Self-employment should always be a fallback option, if not a promising option for some. Having practiced labor and employment law for 10 years, I think people should be prepared, as a matter of emotional and financial survival, to be out of a job at any time, for any reason. But being prepared also means having proof of skills and education to support a job search.

Instead of warning people away from college degrees entirely, we can start by helping people approach their college years in smarter ways – identifying majors and programs of study that match their interests and Holland personality, learning more marketing skills, seeking out experiential education programs that don’t require an unpaid internship (that only wealthier parents can afford to subsidize), and adopting a flexible, free agent approach to the world of work.

If Mr. Tovar was so good at his job (it sounds like he was, given his planned promotion), he should not have needed a degree. I believe that it’s what people do, not their credentials, that matter most. But that’s not the economy and human resources legal reality we’re in. I hope and suspect Mr. Tovar will successfully bounce back from his mistake. Tellingly, it sounds like he will start by completing his degree.

5 Tips for Introverts' Success in Career Choices and in School

Introverts face certain challenges to their success at work and in the classroom. Introversion can also be a benefit.  Identifying the right compatible work and school environments can increase your chances of success.
introversion - extroversion
The Introversion-Extroversion Scale with Holland's Hexagon

By combining what we know about introverts with Holland's theory of person-environment match, Career Key author and counseling psychologist Dr. Lawrence K. Jones, NCC gives you five tips for introverts' success in this new self-help article. Find it at the Introverts link above or in our Choose a Career section.

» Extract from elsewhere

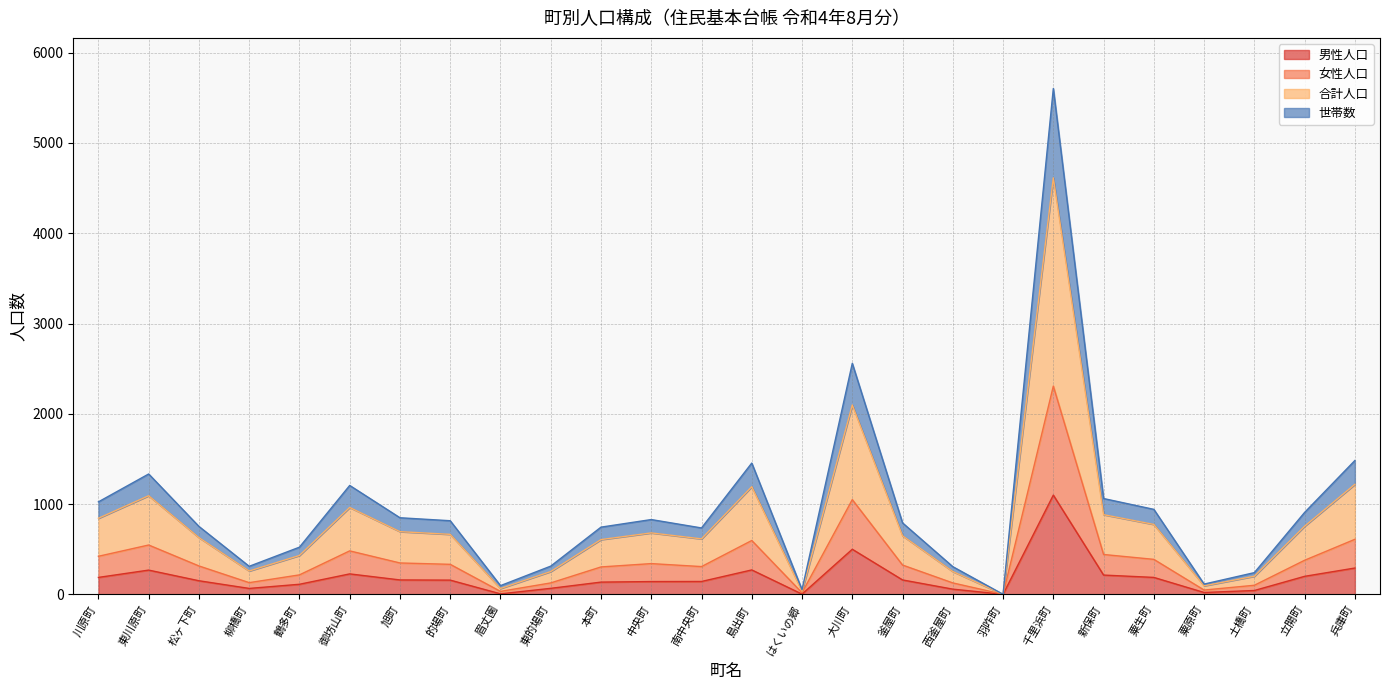

At which category is the sum across all series the highest?

千里浜町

Friday, September 12, 2014

Explore Career Options Using LinkedIn’s New Field of Study Explorer, Especially Liberal Arts Majors


The new LinkedIn Field of Study Explorer is most valuable to students and parents as a tool for exploring possible career options for a particular college major.

It is particularly helpful for students considering liberal arts majors and the humanities because it shows their expansive use in the work world. It’s some form of proof (for skeptics) that jobs do exist for these majors, some with well-known, respected, and well-paying employers.

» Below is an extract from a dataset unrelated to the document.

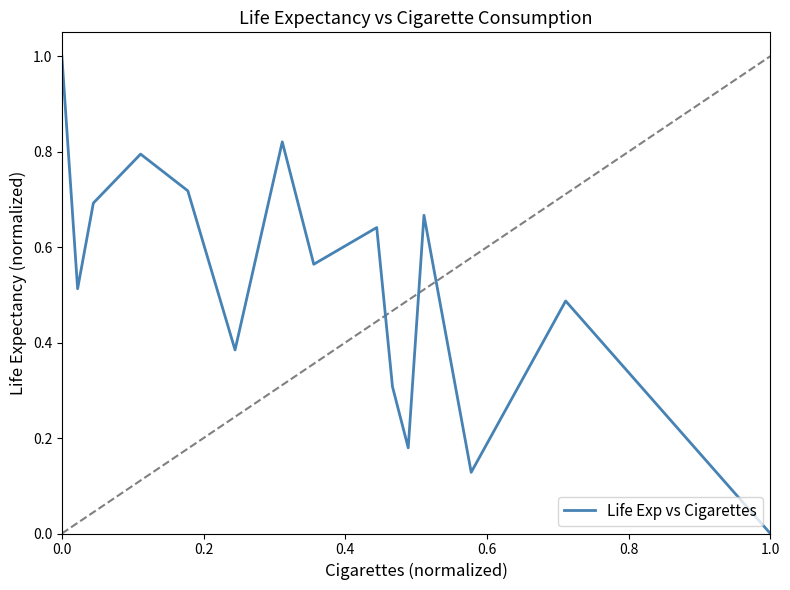

What is the difference between the maximum and minimum values?

1.0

The Field of Study Explorer has some limitations (see below) but as long as students stick with using it as a “what can I do with a degree in ___” resource, it’s useful.  Here is a short video about how to use it for that purpose.



The Explorer can also be useful for adults changing careers. What else can you do with law degree? Or a massage therapy degree? To what other career fields could you transition that you might not have considered? You may even find connections you could contact for an informational interview.

For more information, students looking at career options related to majors should look on their college’s career services website for a “what can I do with a major in ____” type of page. High school students can look at a nearby state university’s career services website.  The University of North Carolina at Wilmington has a great one as does Kansas State University.

LinkedIn Field of Study Explorer Limitations:

The “Explore More” button has a random selection of majors – they are not related to the one you list in your profile. For example, my major was Politics.  Yet “Explore More” recommended “Home Furnishings and Equipment Installation.” And no, I am not a furniture junkie. So you need to have a “short list” of majors that interest you, ideally ones that match your strongest Holland personality types.

I would not use the Field of Study Explorer to choose a college; in other words, ignore the “Where they went to school” as a limited data set. The more majors a school graduates is irrelevant to quality, even if LinkedIn’s data set were more representative of the U.S. as a whole.